Im fortgesetzten Verfahren wird weiters zu prüfen sein, ob und inwieweit es sich bei den sogenannten Garconnieren bzw. Einzelräumen um Wohnungen im Sinne des § 1 Abs. 2 und § 3 Abs. 1 des Grundsteuerbefreiungsgesetzes 1968 handelt. Unter einer "Wohnung" versteht man einen in sich abgeschlossenen Teil des Gebäudes, der der Befriedigung des Wohnbedürfnisses des Wohnungsinhabers und seiner Familie im weitesten Sinne zu dienen bestimmt ist. Das Wohnbedürfnis umfaßt den Aufenthalt in den Wohnräumen, das Schlafen, Kochen und Essen, die Möglichkeit der Unterbringung und Aufbewahrung von Kleidung, Wäsche usw. (vgl. das hg. Erkenntnis vom , Slg. Nr. 4839/F, und die dort angeführte weitere Rechtsprechung, sowie das Erkenntnis vom , Zl. 2327/76). Nach der heutigen Auffassung über modernes Wohnen muß aber auch weiters darauf Bedacht genommen werden, daß eine neu errichtete Wohnung, die als solche angesprochen werden soll, innerhalb des Wohnverbandes ein Klosett enthält (vgl. auch hiezu das Erkenntnis vom , Slg.
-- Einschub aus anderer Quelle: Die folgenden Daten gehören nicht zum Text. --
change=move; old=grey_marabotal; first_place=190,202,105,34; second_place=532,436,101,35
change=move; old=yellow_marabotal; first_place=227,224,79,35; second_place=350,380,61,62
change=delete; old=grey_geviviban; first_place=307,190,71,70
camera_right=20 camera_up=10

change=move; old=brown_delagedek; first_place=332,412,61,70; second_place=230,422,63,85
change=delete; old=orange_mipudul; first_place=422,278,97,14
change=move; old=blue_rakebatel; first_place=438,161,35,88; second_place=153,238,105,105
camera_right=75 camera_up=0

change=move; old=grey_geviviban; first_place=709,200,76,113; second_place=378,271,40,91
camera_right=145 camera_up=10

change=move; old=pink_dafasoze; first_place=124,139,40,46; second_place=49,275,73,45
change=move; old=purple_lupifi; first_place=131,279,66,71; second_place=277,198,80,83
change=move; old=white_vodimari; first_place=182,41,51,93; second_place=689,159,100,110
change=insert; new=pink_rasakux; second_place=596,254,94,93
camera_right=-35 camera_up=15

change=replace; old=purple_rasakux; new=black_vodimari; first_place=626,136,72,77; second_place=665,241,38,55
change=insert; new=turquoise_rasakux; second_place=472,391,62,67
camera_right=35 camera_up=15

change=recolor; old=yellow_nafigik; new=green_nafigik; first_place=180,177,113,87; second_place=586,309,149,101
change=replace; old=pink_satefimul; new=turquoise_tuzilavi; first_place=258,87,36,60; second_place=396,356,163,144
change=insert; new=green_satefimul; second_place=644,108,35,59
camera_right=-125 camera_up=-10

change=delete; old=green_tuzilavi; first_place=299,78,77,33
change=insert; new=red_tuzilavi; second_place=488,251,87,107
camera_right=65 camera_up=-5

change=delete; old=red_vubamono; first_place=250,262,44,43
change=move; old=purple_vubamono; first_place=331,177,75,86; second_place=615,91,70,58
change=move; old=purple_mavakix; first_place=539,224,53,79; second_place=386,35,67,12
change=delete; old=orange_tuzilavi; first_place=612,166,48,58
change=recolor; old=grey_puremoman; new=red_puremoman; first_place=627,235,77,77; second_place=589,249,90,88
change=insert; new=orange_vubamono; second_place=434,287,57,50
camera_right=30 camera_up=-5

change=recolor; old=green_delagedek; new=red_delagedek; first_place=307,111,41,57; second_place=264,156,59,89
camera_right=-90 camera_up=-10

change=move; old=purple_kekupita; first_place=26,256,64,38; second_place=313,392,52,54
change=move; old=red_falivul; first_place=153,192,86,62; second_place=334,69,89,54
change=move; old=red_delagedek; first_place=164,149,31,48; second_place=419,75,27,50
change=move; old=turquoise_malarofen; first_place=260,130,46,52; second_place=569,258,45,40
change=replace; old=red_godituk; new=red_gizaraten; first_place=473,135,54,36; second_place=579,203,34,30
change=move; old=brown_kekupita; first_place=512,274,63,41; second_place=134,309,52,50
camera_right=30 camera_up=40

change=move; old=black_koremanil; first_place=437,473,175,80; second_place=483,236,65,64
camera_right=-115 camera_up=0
Nr. 4839/F, sowie Dorazil-Wittmann, Das Grundsteuerrecht in Österreich2, S. 203).

Dem Akteninhalt ist nun nicht mit völliger Klarheit zu entnehmen, ob und inwieweit die genannten Einzelzimmer im Sinne dieser Rechtsprechung abgeschlossene, vollständige Wohneinheiten darstellen. Nur für solche könnte jedoch die Grundsteuerbefreiung im Sinne der genannten Bestimmungen gewährt werden. Auf die von den Beschwerdeführern erwähnte Möglichkeit, mehrere dieser Räume zusammenzulegen, kommt es hingegen nicht an, weil nur die im Zeitpunkt des Ansuchens gegebene "Bestimmung" der Räume maßgebend sein kann.

Nur der Vollständigkeit halber sei noch erwähnt, daß sich der nach Auffassung des Bescheides erster Instanz zu befreiende Einheitswertanteil (S 137.500,--) zum gesamten Einheitswert (S 1,425.000,--) keineswegs wie 10:100 verhält.

Der angefochtene Bescheid war daher gemäß § 42 Abs. 2 Z. 1 VwGG aufzuheben.

Der Kostenzuspruch gründet sich auf die §§ 47 ff VwGG in Verbindung mit der Verordnung des Bundeskanzlers vom , BGBl. Nr. 243.

Hinsichtlich des oben erwähnten, unveröffentlichten Erkenntnisses des Verwaltungsgerichtshofes wird auf Art. 14 Abs. 4 seiner Geschäftsordnung, BGBl. Nr. 45/1965, verwiesen.